とはいえ、各氏の著作での主張のリマインドを兼ねて、本書で紹介されているいくつかのコメントをノートしてみます。
まずは、「レバレッジ・リーディング」等、一連の「レバレッジ・シリーズ」で有名な本田直之氏のアドバイスです。
(p34より引用) 「どの情報が大事か」という優先順位よりも、「どの情報が不要か」という劣後順位をクリアにしていかないといけないのです。そうやって仕分けして、どんどんカットして、その中で残ったものがキーとなる。そういう割り切った処理をしていかないと、情報を集めるだけ集めて結局使いこなせないということになります。
私のように、本質的なものを選び出す力が未熟な場合には、明らかに重要でないものを消去していくやり方は確かに現実的かつ有効だと思います。
「レバレッジ・リーディング」という本での本田氏の主張はあまり私には合いませんでしたが、本書でのコメントには共感できるものがいくつかありました。
(p36より引用) 判断基準がないから必要な情報が見分けられないのではなく、必要な情報を見分けようとするうちに判断基準が次第に確固たるものになってくるのです。
(p46より引用) 応用で済ませられる部分は徹底的にライバルや他者のやり方を研究してレバレッジをかける一方で、独自の視点や戦略を練ることには十分に時間も手間もかけることが大切です。力の入れ方にメリハリをつけるわけですね。
「8」を大切に
錚錚たるメンバの中からもうひとり、組織で成果を挙げるための「行動科学マネジメント」を提唱している石田淳氏のコメントをご紹介します。
石田氏の著作としては、以前「すごい実行力」という本を読んだことがあります。
石田氏は、「2:8の法則」の「8」の方に注目し、8割の人を活性化することによるチーム力の向上を勧めています。
その具体的な方法が、「明確な行動目標の呈示」に代表される「行動科学マネジメント」という手法です。
(p79より引用) 行動科学マネジメントが目指しているのは、全ての社員が理解できるようにピンポイントで仕事のやり方を言語化して伝え、それを自発的に再現できる環境を作ること。つまり、情報を最適化することで、社員が喜んで仕事をするための環境を作るということなのです。
「8割」に注目すると、評価方法も異なってきます。
最大多数のやる気を向上させるためには、最終目標を達成した少数を褒めるのではなく、プロセスとしての行動目標を達成した多数を褒める方が望ましいとの主張です。

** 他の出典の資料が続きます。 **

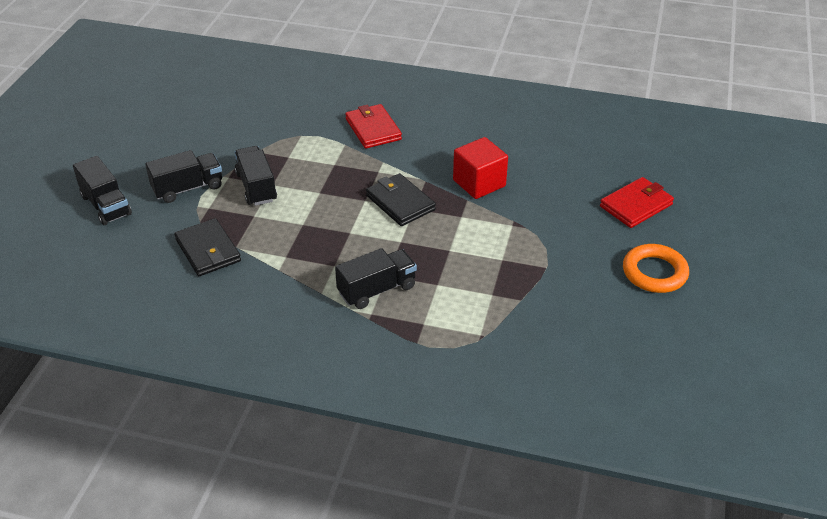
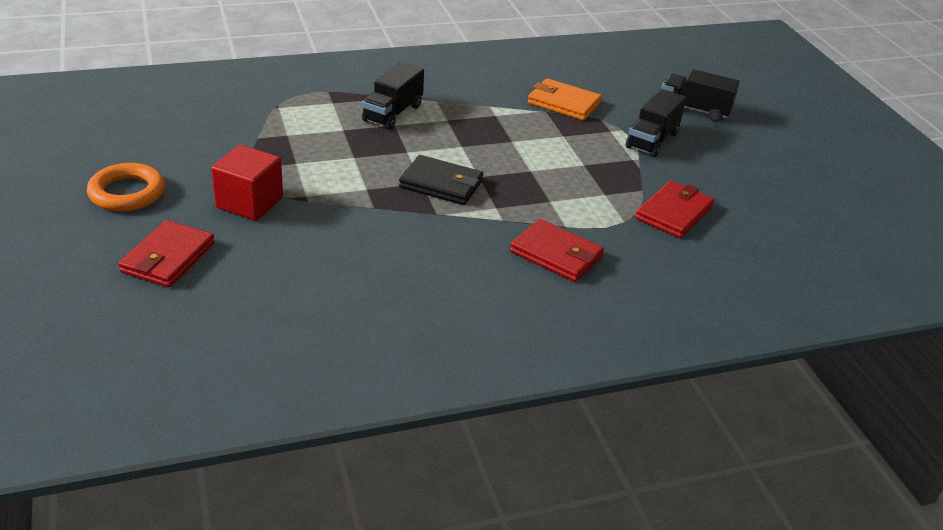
camera: 145 degrees right, 5 degrees down
black wallet [174,218,241,276] -> orange wallet [528,78,602,120]
black truck [234,146,277,206] -> none
red cube [453,137,508,199] -> red cube moved to [211,145,283,221]
none -> red wallet [635,181,714,238]

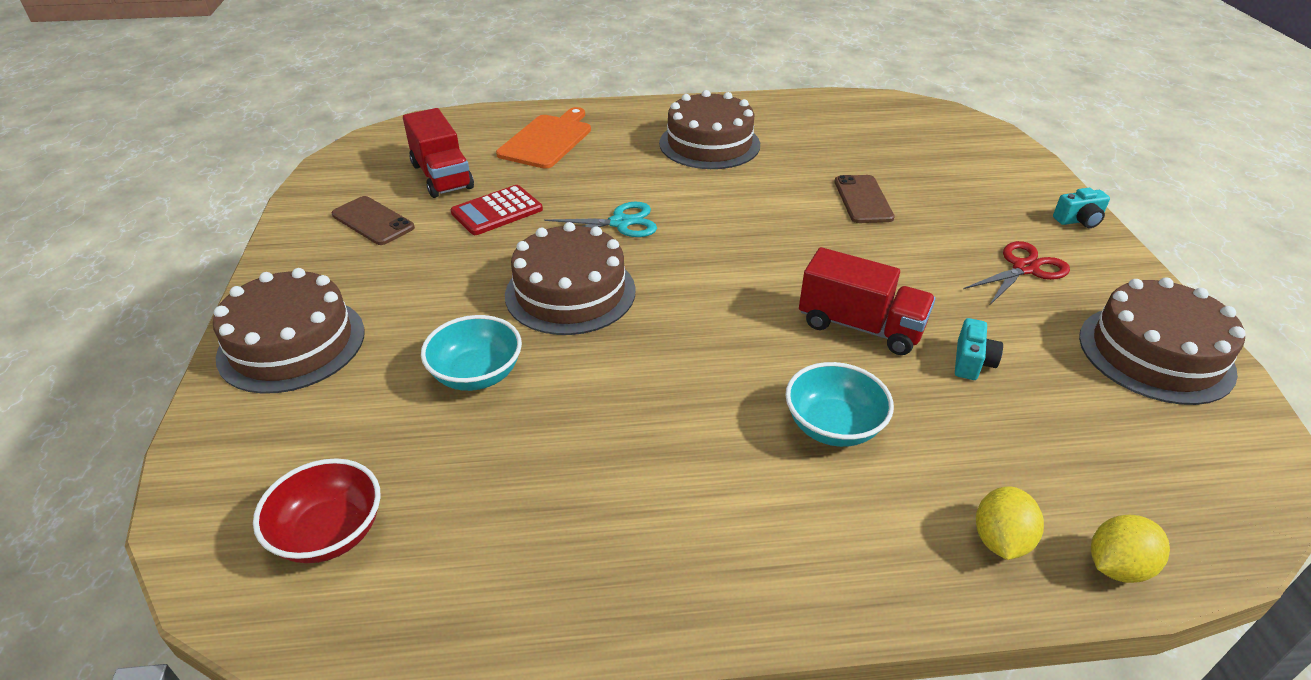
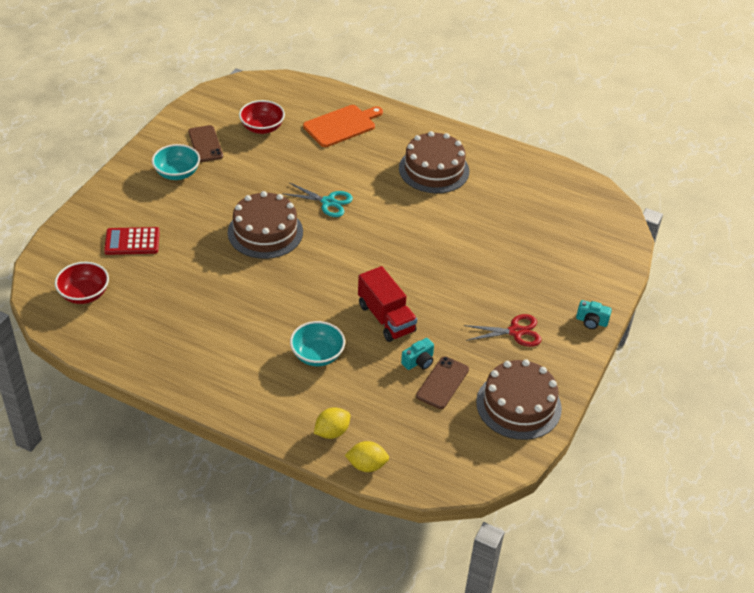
camera: 30 degrees right, 5 degrees up
brown cake [213,268,365,394] -> none
red truck [403,108,474,198] -> red bowl [239,100,285,134]
turquoise bowl [421,315,522,391] -> turquoise bowl moved to [152,144,200,180]
red calculator [451,185,543,235] -> red calculator moved to [104,227,160,255]
brown phone [834,175,895,223] -> brown phone moved to [416,356,469,409]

(p83より引用) 重要なのは、楽しく仕事をしてもらうこと。一番いけないのは、月間・年間のMVPを表彰するようなことです。・・・特定な人を評価するより、ある行動をした人全員を評価するほうが生産性は上がるというデータもあります。「自分も頑張ればできる」という情報の与え方を心がけるということです。
「2:8の法則」については、どうも「選択と集中」といった呪文に囚われて「2」の方につい目がいってしまいます。が、「8」への注目は、そういう思い込み的マネジメントへの反省という意味でも大事な「バランス感覚」だと思います。
「バランス感覚」といえば、最後に御立尚資氏の「ワーク・ライフ・バランス」についてのコメントをご紹介しておきます。
(p26より引用) ワーク・ライフ・バランスという言葉がありますけど、そもそもワークはライフの一部ですしね。ワークは嫌なもの、苦行、仕方なく売り渡している時間で、ライフはそれ以外の楽しむ時間だと考えてしまったら、仕事なんてやっていられないし、プロフェッショナルは苦行が一番うまい人ということになってしまいます。
これも「A or B」という二者択一的な発想ではなく、より俯瞰的な立ち位置からの気づきのコメントです。